On Monday, March 20, 2006 01:19:08 AM -0800 "Henry B. Hotz" <[EMAIL PROTECTED]> wrote:

Just to be clear my desire is that OpenAFS provide a documented
interface (like Heimdal kafs) that can be used by different people on
different OS's to provide whatever hooks are appropriate to that OS.

OpenAFS provides a stable, documented API for examining and manipulating tokens and PAG's, in the form of the 'pioctl' and 'setpag' calls in libsys (if you'd rather not have Rx dependencies, you can use 'lpioctl' and 'lsetpag' instead, but then you sacrifice the ability for your application to work correctly with an NFS translator).

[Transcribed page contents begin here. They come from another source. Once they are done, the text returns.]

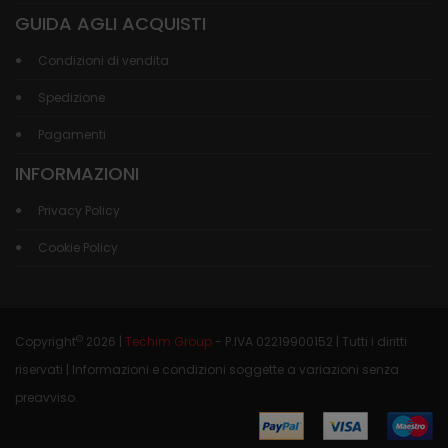
GUIDA AGLI ACQUISTI
Condizioni di vendita
Spedizione
Pagamenti
INFORMAZIONI
Privacy Policy
Cookie Policy
©
Copyright
2026 |
Techim Group
- P.IVA 02219900152 | Tutti i diritti
riservati | Informazioni e condizioni soggette a variazioni senza
preavviso.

With all respect to Jeffrey, I think it is "not Mac" to have one part
of the system showing you something that's inconsistent with another
part.

Nonsense. It is entirely appropriate to show you something you think is inconsistent if that is in fact the state of the system. The only think "inconsistent" about having an AFS service ticket and no token is that you make the (false) assumption that you always have either both or neither. There are a wide variety of possible reasons for this to be untrue:

- failure to set tokens
- pagsh (i.e. changing PAG's without changing ccache's)
- changing ccache's without changing PAG's
- explicit klog
- explicit unlog (without kdestroy)
- explicit kdestroy (without unlog)


The Kerberos credential cache and AFS kernel token cache are _not_ the same thing, and you will do a lot better if you stop pretending that they are. There are lots of ways you can make your life convenient by automatically copying AFS tickets from a Kerberos ccache into the KTC, but it's still just copying.


Basically, you're asking for the UI to display something that is _not_ consistent with the state of the system, so you can pretend that things work differently than they really do. A UI that hides confusing details is usually good, but a UI that outright lies to you (for example, telling you your ccache doesn't contain a particular ticket when really it does) is generally bad, especially when there are security implications. Users need to know that security software isn't lying to them.


 I think a "typical" user neither knows, nor wants to know the
distinction between the Kerberos ccache and the kernel token store.
Therefore we owe it to them to make the distinction go away.

Uh, that does not follow. Sometimes when the user's expectations are wrong, it's because their expectations are wrong, and we owe it to then to educate them. No one is spending large amounts of time and effort to figure out how to change the way gravity works because they "owe it" to people who think a heavier body falls faster than a lighter one.


Now, unifying ccaches and the KTC is not quite as impossible as changing the gravitational constant of the universe, but it is still hard. On some platforms, it might be within the realm of reason to make AFS use tickets directly out of the user's ccache instead of maintaining a separate KTC; on others, it would be flat-out impossible. Even where it is possible, it would be a major behavioral change for people who expect to be able to change one without the other.


Doing otherwise invites confusion, after all we're telling them we
use Kerberos aren't we?

I don't know what you're telling your users.


If you want to "fix" the problem by preventing the ccache from ever
showing an afs service ticket, that's at least better than letting
them be inconsistent.

No; that would be lying.



To clarify that last a bit more:  I think getting/destroying tokens
is a normal user operation that happens all the time.  Configuring
the AFS client is something that the user may never do at all (if he
gets a preconfigured installer for example).  They don't belong in
the same GUI.

That much I'll agree with.


OTOH getting/destroying Kerberos tickets probably
happens as often (maybe exactly as often) as you muck with tokens.

Well then, maybe those operations _do_ belong in the same GUI.
However, tickets and tokens are separate objects and should be displayed separately. The absense of one object (a token) should not result in the software hiding the existence of another object (a ticket).



Just to bring another issue into the discussion.  What about if we
use something besides Kerberos to get AFS tokens?

Then it turns out to be valuable not to inappropriately conflate Kerberos tickets and AFS tokens, doesn't it?